A los 19 años no tienes que tener la vida resuelta. Tienes que tener algo mejor: hambre.
Pau Cubarsí no se despertó un día siendo el mejor defensa del mundo. Se despertó miles de días eligiendo intentarlo una vez más.
Dejó su casa en un pueblo de Girona siendo un niño para entrar en La Masia. Mientras otros de su edad salían de fiesta, él entrenaba. Mientras otros dormían, él repasaba jugadas. Se perdió cumpleaños, veranos, momentos que no vuelven. No porque alguien lo obligara, sino porque había elegido algo y le estaba dando todo.
Y hoy, con 19 años, levantó la Copa del Mundo con España.
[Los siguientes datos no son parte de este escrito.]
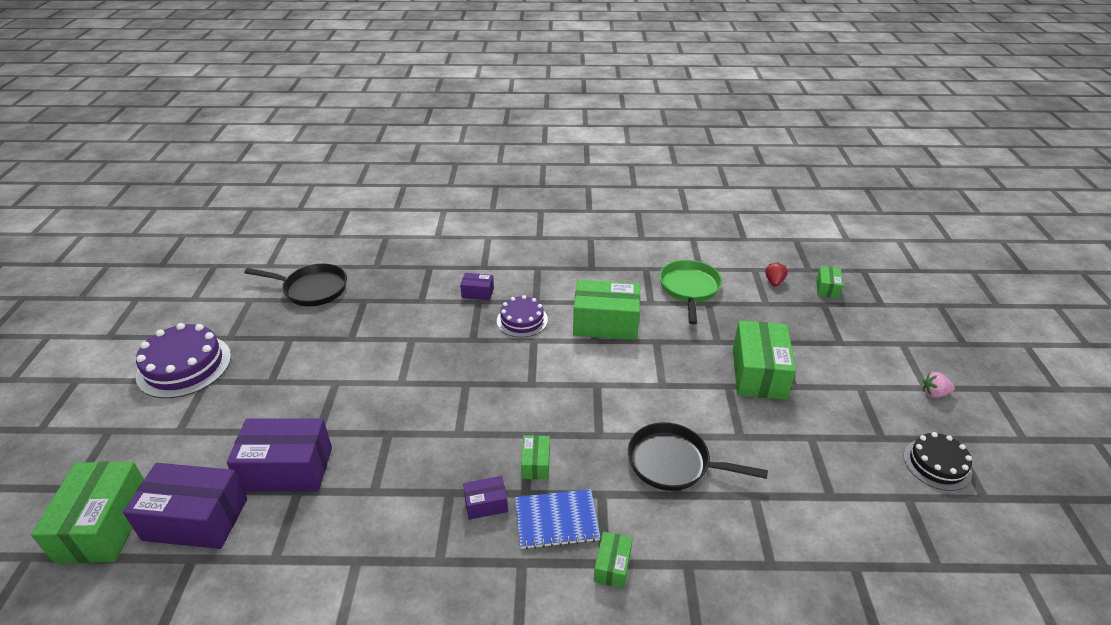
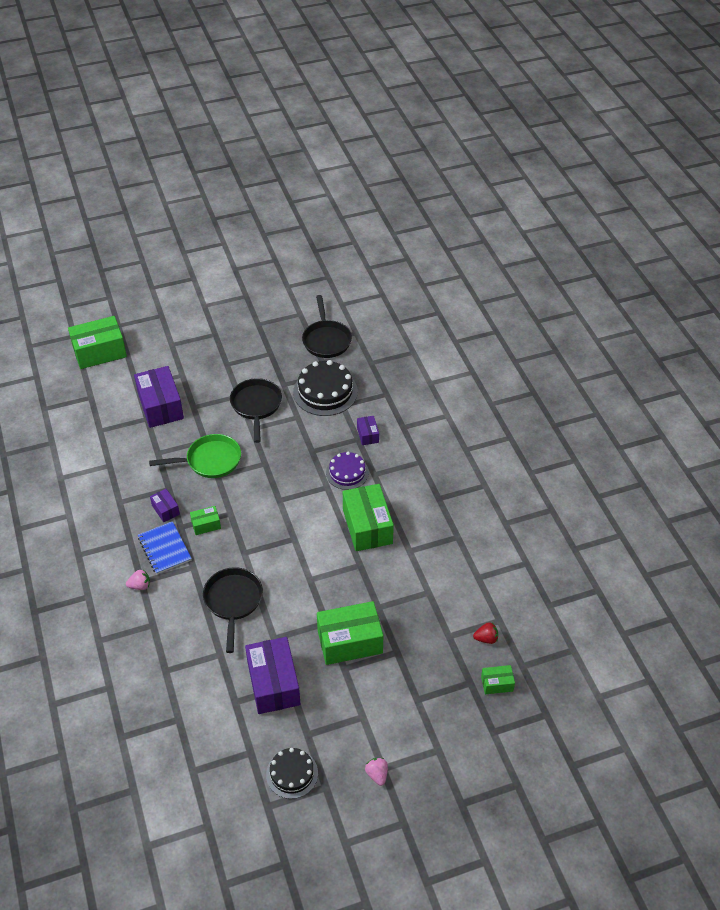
camera: 70 degrees right, 10 degrees up
purple box [123,463,247,549] -> purple box moved to [245,637,300,714]
purple cake [136,323,231,398] -> none
green box [594,532,633,589] -> pink strawberry [126,570,150,590]
green pan [659,260,722,324] -> green pan moved to [149,434,241,478]
none -> black pan [230,378,282,443]
none -> black cake [293,360,358,416]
Jugó todos los partidos, los 120 minutos de la final contra Argentina, y fue nombrado Mejor Jugador Joven del Mundial. No un veterano. No una leyenda. Un chico de 19 años que hace nada era un desconocido.
Nadie le prometió que iba a funcionar. Esa es la parte que no te cuentan: él tampoco sabía. Sacrificó sin garantías. Trabajó sin aplausos. Y cuando llegó su momento, estaba listo.
Si hoy no sabes qué hacer con tu vida, no pasa nada. Cubarsí a tu edad tampoco tenía nada asegurado. Solo tenía una cosa clara: iba a darlo todo por lo suyo.
Elige algo. Dale todo. El resto llega.
Porque un niño de 19 años acaba de demostrar que la edad no es excusa. Es oportunidad.